Le Vatican juge à partir de ce mardi cinq personnes, dont pour la première fois deux journalistes, accusées d'avoir divulgué des documents confidentiels sur les malversations et dysfonctionnements financiers du Saint-Siège.
Les deux journalistes italiens, Gianluigi Nuzzi, 46 ans, et Emiliano Fittipaldi, 41 ans, sont poursuivis pour avoir utilisé ces documents confidentiels dans deux livres publiés en même temps le 5 novembre sur ces dysfonctionnements.
Un prélat espagnol de 54 ans, Lucio Angel Vallejo Balda, et une consultante italienne de 34 ans, Francesca Immacolata Chaouqui, sont accusés de leur avoir transmis ces documents. Poursuivis pour "association criminelle organisée", ils ont été arrêtés en même temps quelques jours avant la publication des livres, mais Mme Chaouqui a été libérée après avoir accepté de collaborer à l'enquête, tandis que M. Vallejo Balda est toujours en détention au Vatican.
Un collaborateur de Mgr Vallejo Balda, Nicola Maio, 37 ans, est également poursuivi sous le même chef d'accusation, et tous risquent jusqu'à huit ans de prison, en vertu d'une loi vaticane introduite en 2013.
En 2012, la toute petite enceinte du tribunal du Vatican avait en effet déjà connu un procès retentissant, celui de l'ancien majordome du pape Benoît XVI, le laïc italien Paolo Gabriele, condamné pour avoir transmis des lettres confidentielles de Joseph Ratzinger à des journalistes.
Seul poursuivi, M. Gabriele avait été condamné à 18 mois de prison avant d'être gracié par Benoît XVI. M. Nuzzi avait alors déjà été l'un des principaux acteurs de ce scandale, en publiant un livre, "Sa Sainteté", à partir de ces lettres confidentielles et d'autres de prélats réglant leurs comptes entre eux.
L'Organisation pour la sécurité et la coopération en Europe (OSCE), dont le Saint-Siège est membre, a appelé lundi la justice vaticane à abandonner les poursuites contre les journalistes, estimant qu'ils devaient "être libres de couvrir les questions d'intérêt public et de protéger leurs sources".
- Pas de loi protégeant la presse -
Après avoir refusé de se rendre à une convocation de la police vaticane dans le cadre de l'enquête la semaine dernière, M. Nuzzi a déclaré lundi dans un communiqué qu'il serait présent à l'audience "malgré le fait que le Vatican n'ait pas de loi" protégeant la presse et ses sources.

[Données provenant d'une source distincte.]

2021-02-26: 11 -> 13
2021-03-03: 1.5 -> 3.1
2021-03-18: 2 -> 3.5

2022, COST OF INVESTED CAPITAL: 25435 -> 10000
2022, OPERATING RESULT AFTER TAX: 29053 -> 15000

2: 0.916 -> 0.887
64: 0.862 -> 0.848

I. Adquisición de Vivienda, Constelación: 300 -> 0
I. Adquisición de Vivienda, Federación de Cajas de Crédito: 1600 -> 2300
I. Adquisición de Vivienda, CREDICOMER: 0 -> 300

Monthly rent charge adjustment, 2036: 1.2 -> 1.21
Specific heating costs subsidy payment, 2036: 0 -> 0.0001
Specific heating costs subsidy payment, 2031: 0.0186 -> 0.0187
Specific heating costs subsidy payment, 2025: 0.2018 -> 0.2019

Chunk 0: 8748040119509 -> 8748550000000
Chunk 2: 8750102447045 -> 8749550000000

"Les fuites de documents sont une constante dans toutes les démocraties", a-t-il insisté.
M. Fittipaldi sera présent aussi, lui qui s'était étonné lors d'une conférence de presse la semaine dernière: "Je pensais qu'ils allaient enquêter sur ceux que je dénonce pour des activités criminelles, et non sur la personne qui révèle les crimes".
Les deux livres, "Chemin de croix" de M. Nuzzi et "Avarice" de M. Fittipaldi, offrent une plongée dans les arcanes financières du Vatican, répertoriant détournements de fonds et gabegies.
Ainsi, selon M. Fittipaldi, 200.000 euros ont été détournés d'une fondation pour financer la rénovation de l'immense appartement du cardinal Tarcisio Bertone, ex-numéro deux du Vatican. Et M. Nuzzi détaille comment seuls 20% des fonds envoyés par les diocèses reviennent effectivement au pape et à ses oeuvres de bienfaisance.
Le Vatican s'est empressé de souligner que les révélations étaient le produit de l'important travail de transparence lancé par le pape François, et qu'une partie des dysfonctionnements signalés appartenaient au passé.
Mais le Saint-Siège est aussi parti en croisade contre les responsables présumés des fuites: Mgr Vallejo Balda, Mme Chaouqui et M. Maio, qui ont tous trois eu accès à une foule de documents, en qualité de membres d'une commission d'experts chargée de proposer des réformes pour les finances du Vatican.
Mme Chaouqui s'est vivement défendue depuis son arrestation. Sur sa page Facebook, elle a assuré qu'elle serait mardi à l'audience, "pour démontrer que jamais une seule feuille n'est passée de mes mains à celles d'un journaliste (). Peut-être que cela ne servira à rien, mais je me battrai comme une lionne pour que la vérité émerge", a-t-elle affirmé.